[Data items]
+---+

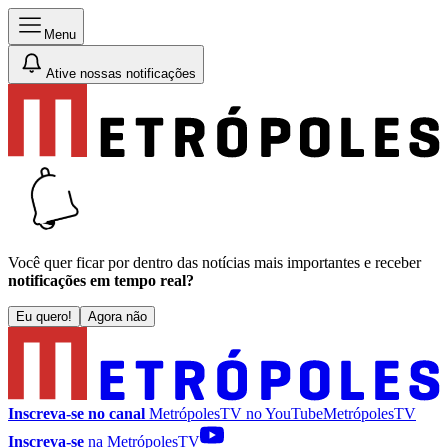
Menu
Ative nossas notificações
Você quer ficar por dentro das notícias mais importantes e receber
notificações em tempo real?
Eu quero!
Agora não
Inscreva-se no canal
MetrópolesTV no
YouTube
MetrópolesTV
Inscreva-se
na MetrópolesTV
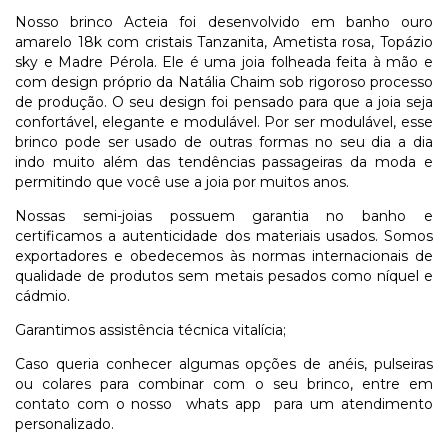
Nosso brinco Acteia foi desenvolvido em banho ouro
amarelo 18k com cristais Tanzanita, Ametista rosa, Topázio
sky e Madre Pérola. Ele é uma joia folheada feita à mão e
com design próprio da Natália Chaim sob rigoroso processo
de produção. O seu design foi pensado para que a joia seja
confortável, elegante e modulável. Por ser modulável, esse
brinco pode ser usado de outras formas no seu dia a dia
indo muito além das tendências passageiras da moda e
permitindo que você use a joia por muitos anos.
Nossas semi-joias possuem garantia no banho e
certificamos a autenticidade dos materiais usados. Somos
exportadores e obedecemos às normas internacionais de
qualidade de produtos sem metais pesados como níquel e
cádmio.
Garantimos assistência técnica vitalícia;
Caso queria conhecer algumas opções de anéis, pulseiras
ou colares para combinar com o seu brinco, entre em
contato com o nosso
whats app
para um atendimento
personalizado.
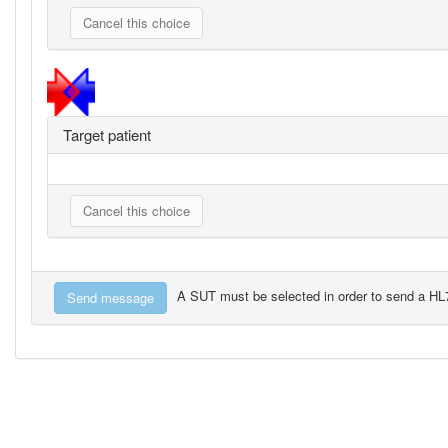
Target patient
A SUT must be selected in order to send a H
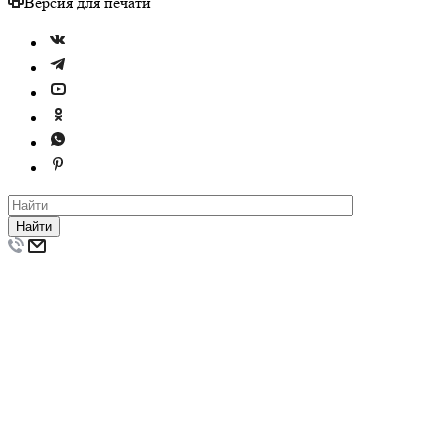
Версия для печати
Найти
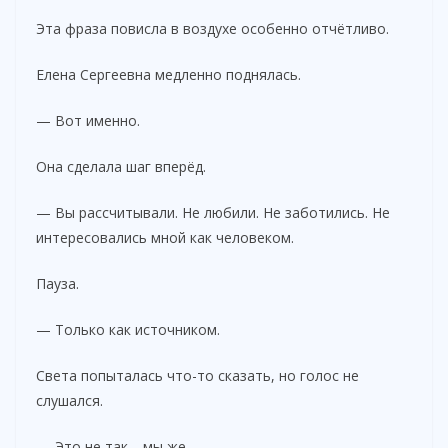
Эта фраза повисла в воздухе особенно отчётливо.
Елена Сергеевна медленно поднялась.
— Вот именно.
Она сделала шаг вперёд.
— Вы рассчитывали. Не любили. Не заботились. Не
интересовались мной как человеком.
Пауза.
— Только как источником.
Света попыталась что-то сказать, но голос не
слушался.
— Это не так… мы же…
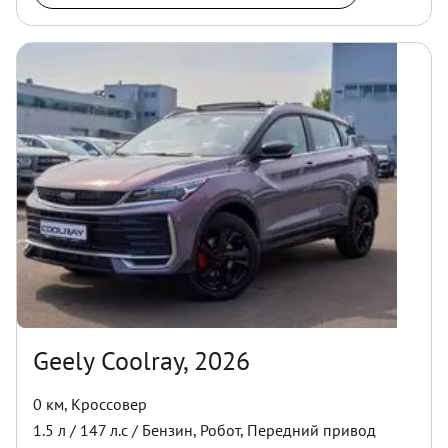
Geely Coolray, 2026
0 км
,
Кроссовер
1.5
л /
147
л.с /
Бензин
,
Робот
,
Передний
привод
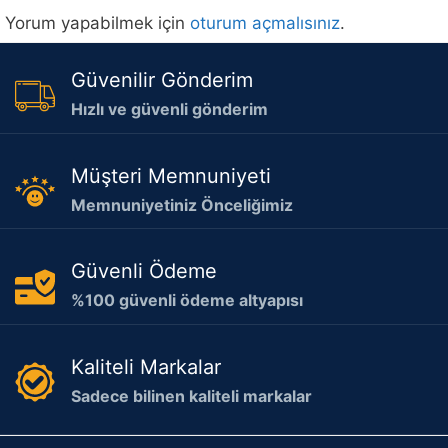
Yorum yapabilmek için
oturum açmalısınız
.
Güvenilir Gönderim
Hızlı ve güvenli gönderim
Müşteri Memnuniyeti
Memnuniyetiniz Önceliğimiz
Güvenli Ödeme
%100 güvenli ödeme altyapısı
Kaliteli Markalar
Sadece bilinen kaliteli markalar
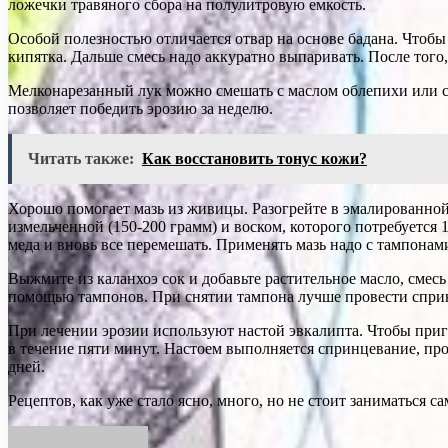
ложечки травяного сбора на полулитровую емкость.
Особой полезностью отличается отвар на основе бадана. Чтобы
кипятка. Дальше смесь надо аккуратно выпаривать. После того,
Мелконарезанный лук можно смешать с маслом облепихи или с 
позволяет победить эрозию за неделю.
Читать также:
Как восстановить тонус кожи?
Хорошо помогает мазь из живицы. Разогрейте в эмалированной 
измельченной (150-200 грамм) и воском, которого потребуется 
меда и вновь все перемешать. Применять мазь надо с тампонам
Выжмите из каланхоэ сок и добавьте растительное масло, смесь
помощью тампонов. При снятии тампона лучше провести сприн
При лечении эрозии используют настой эвкалипта. Чтобы приго
в течение пяти минут. Настоем выполняется спринцевание, про
дней.
Рецептов, как уже стало ясно, много, но не стоит заниматься с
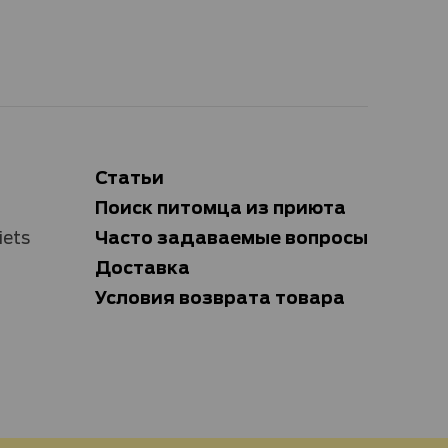
Статьи
Поиск питомца из приюта
Часто задаваемые вопросы
iets
Доставка
Условия возврата товара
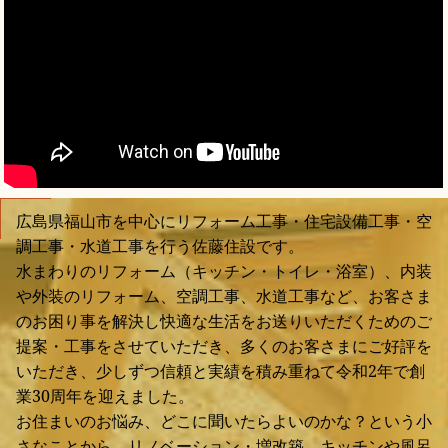
広島県福山市を中心にリフォーム工事・住宅設備工事・空
調工事・水道工事を行う佐藤住設です。
水まわりのリフォーム（キッチン・トイレ・浴室）、内装
や外装のリフォーム、空調工事、水道工事など、お客さま
のお困り事を解決し快適な生活をお送りいただくためのご
提案・工事をさせていただき、多くのお客さまにご好評を
いただき、少しずつ信頼と実績を積み重ねて令和2年で創
業30周年を迎えました。
お住まいのお悩み、どこに聞いたらよいのかな？という小
さなことから、リノベーション・増改築、キッチンや風呂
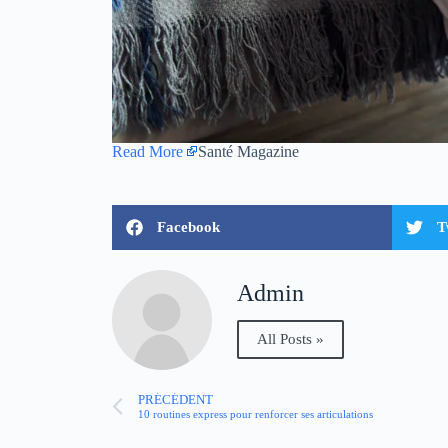
Read More
Santé Magazine
Facebook
T
Admin
All Posts »
PRÉCÉDENT
10 routines express pour renforcer ses articulations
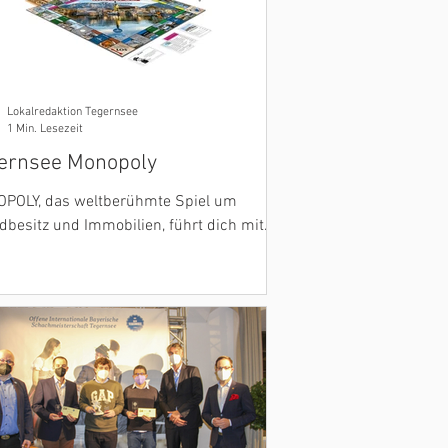
Lokalredaktion Tegernsee
1 Min. Lesezeit
ernsee Monopoly
POLY, das weltberühmte Spiel um
dbesitz und Immobilien, führt dich mit
er exklusiven Edition zum
erschönen Tegernsee.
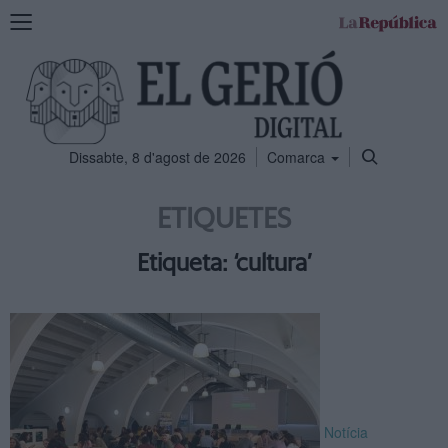
Mostra
la
navegació
Dissabte, 8 d'agost de 2026
Comarca
ETIQUETES
Etiqueta: ‘cultura’
Notícia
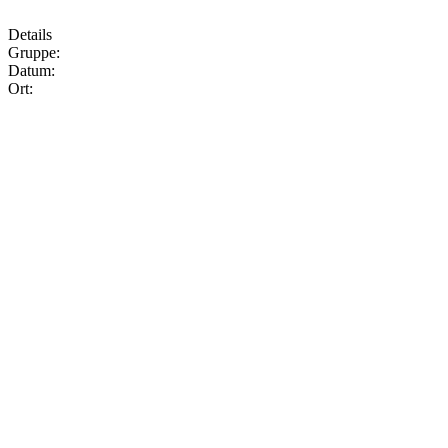
Details
Gruppe:
Datum:
Ort:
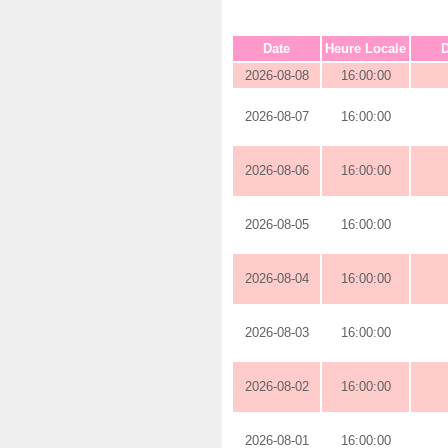
Date
Heure Locale
D
2026-08-08
16:00:00
2026-08-07
16:00:00
2026-08-06
16:00:00
2026-08-05
16:00:00
2026-08-04
16:00:00
2026-08-03
16:00:00
2026-08-02
16:00:00
2026-08-01
16:00:00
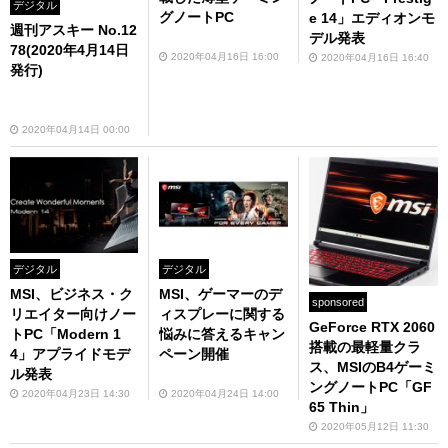
デジタル
グノートPC
e 14」エディオンモ
週刊アスキー No.12
デル発表
78(2020年4月14日
2020年04月16日 16:00
2020年04月16日 16:40
発行)
2020年04月14日 00:00
デジタル
デジタル
MSI、ビジネス・ク
MSI、ゲーマーのデ
sponsored
リエイター向けノー
ィスプレーに関する
GeForce RTX 2060
トPC「Modern 1
悩みに答えるキャン
搭載の最軽量クラ
4」アプライドモデ
ペーン開催
ス、MSIのB4ゲーミ
ル発表
ングノートPC「GF
2020年04月23日 14:30
2020年04月24日 14:00
65 Thin」
2020年05月12日 11:30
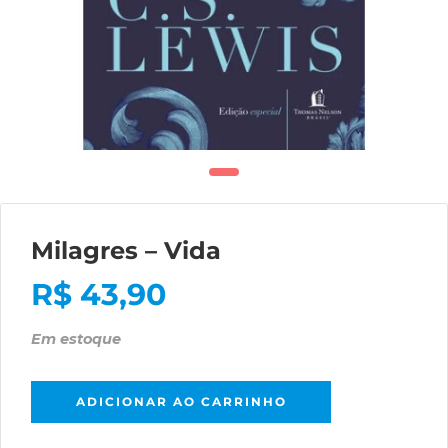
Milagres – Vida
R$
43,90
Em estoque
ADICIONAR AO CARRINHO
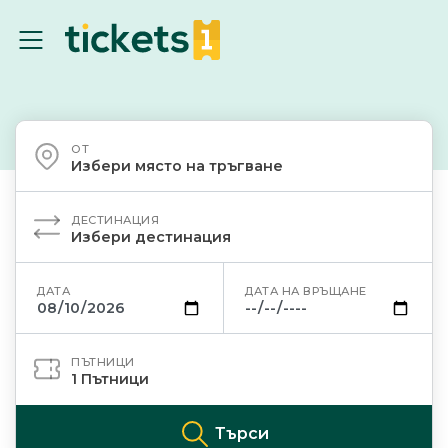
ОТ
Избери място на тръгване
ДЕСТИНАЦИЯ
Избери дестинация
ДАТА
ДАТА НА ВРЪЩАНЕ
ПЪТНИЦИ
1
Пътници
Търси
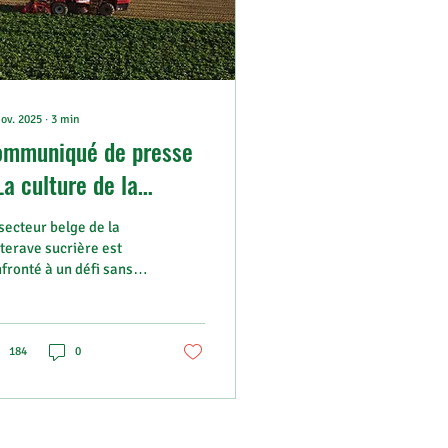
ov. 2025
∙
3
min
ommuniqué de presse
La culture de la
tterave sucrière en
secteur belge de la
lgique sous forte
terave sucrière est
fronté à un défi sans
ession
cédent. Les deux
ncipaux producteurs de
re du pays ont annoncé
 mesures drastiques
184
0
r 2026 : la raffinerie de
re de Tirlemont
pose une réduction de
% des surfaces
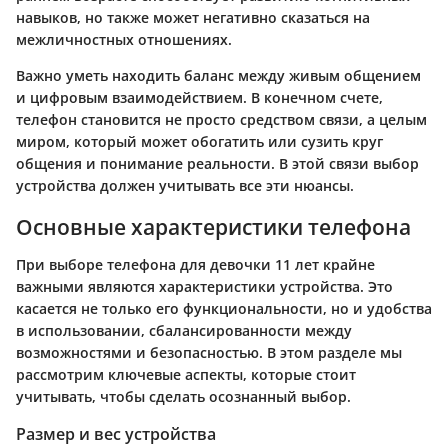
навыков, но также может негативно сказаться на
межличностных отношениях.
Важно уметь находить баланс между живым общением
и цифровым взаимодействием. В конечном счете,
телефон становится не просто средством связи, а целым
миром, который может обогатить или сузить круг
общения и понимание реальности. В этой связи выбор
устройства должен учитывать все эти нюансы.
Основные характеристики телефона
При выборе телефона для девочки 11 лет крайне
важными являются характеристики устройства. Это
касается не только его функциональности, но и удобства
в использовании, сбалансированности между
возможностями и безопасностью. В этом разделе мы
рассмотрим ключевые аспекты, которые стоит
учитывать, чтобы сделать осознанный выбор.
Размер и вес устройства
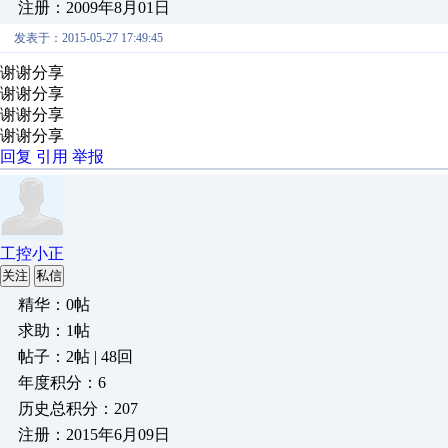
注册：2009年8月01日
发表于：2015-05-27 17:49:45
谢谢分享
谢谢分享
谢谢分享
谢谢分享
回复
引用
举报
工控小正
关注
私信
精华：0帖
求助：1帖
帖子：2帖 | 48回
年度积分：6
历史总积分：207
注册：2015年6月09日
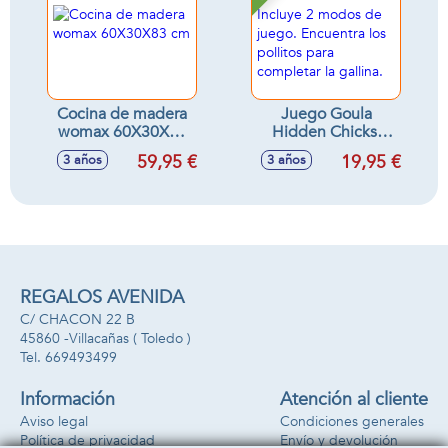
Cocina de madera
Juego Goula
womax 60X30X83
Hidden Chicks.
cm
Incluye 2 modos de
59,95 €
19,95 €
3 años
3 años
juego. Encuentra
los pollitos para
completar la
gallina.
REGALOS AVENIDA
C/ CHACON 22 B
45860 -
Villacañas
( Toledo )
669493499
Información
Atención al cliente
Aviso legal
Condiciones generales
Política de privacidad
Envío y devolución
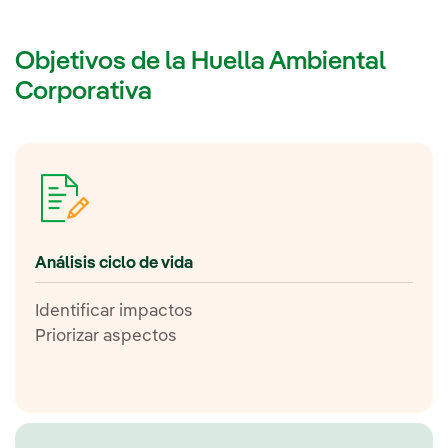
Objetivos de la Huella Ambiental
Corporativa
Análisis ciclo de vida
Identificar impactos
Priorizar aspectos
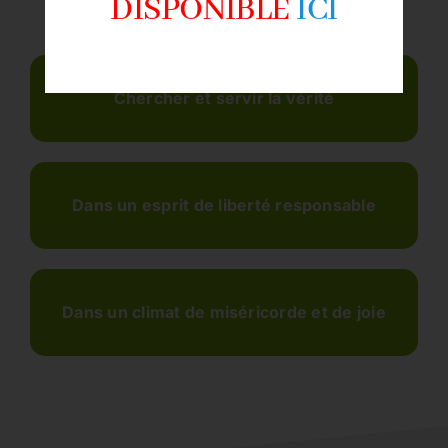
DISPONIBLE
ICI
Chercher et servir la vérité
Dans un esprit de liberté responsable
Dans un climat de miséricorde et de joie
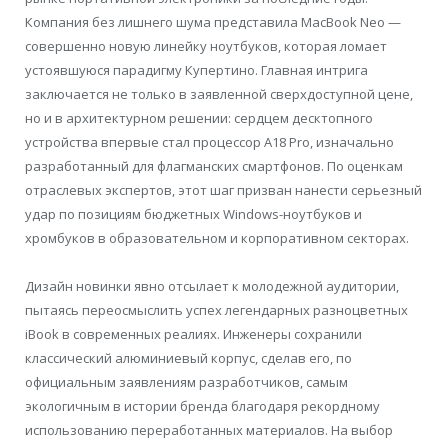
Компания без лишнего шума представила MacBook Neo —
совершенно новую линейку ноутбуков, которая ломает
устоявшуюся парадигму Купертино. Главная интрига
заключается не только в заявленной сверхдоступной цене,
но и в архитектурном решении: сердцем десктопного
устройства впервые стал процессор A18 Pro, изначально
разработанный для флагманских смартфонов. По оценкам
отраслевых экспертов, этот шаг призван нанести серьезный
удар по позициям бюджетных Windows-ноутбуков и
хромбуков в образовательном и корпоративном секторах.
Дизайн новинки явно отсылает к молодежной аудитории,
пытаясь переосмыслить успех легендарных разноцветных
iBook в современных реалиях. Инженеры сохранили
классический алюминиевый корпус, сделав его, по
официальным заявлениям разработчиков, самым
экологичным в истории бренда благодаря рекордному
использованию переработанных материалов. На выбор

+---+

■ **TASK ITEM**: All lines from the start of the entries above through the line containing "exportadores e obedecemos" must be transcribed exactly, both ends included, and no picture may be copied.

■ **ANSWER SECTION**:
Menu
Ative nossas notificações
Você quer ficar por dentro das notícias mais importantes e receber
notificações em tempo real?
Eu quero!
Agora não
Inscreva-se no canal
MetrópolesTV no
YouTube
MetrópolesTV
Inscreva-se
na MetrópolesTV
Nosso brinco Acteia foi desenvolvido em banho ouro
amarelo 18k com cristais Tanzanita, Ametista rosa, Topázio
sky e Madre Pérola. Ele é uma joia folheada feita à mão e
com design próprio da Natália Chaim sob rigoroso processo
de produção. O seu design foi pensado para que a joia seja
confortável, elegante e modulável. Por ser modulável, esse
brinco pode ser usado de outras formas no seu dia a dia
indo muito além das tendências passageiras da moda e
permitindo que você use a joia por muitos anos.
Nossas semi-joias possuem garantia no banho e
certificamos a autenticidade dos materiais usados. Somos
exportadores e obedecemos às normas internacionais de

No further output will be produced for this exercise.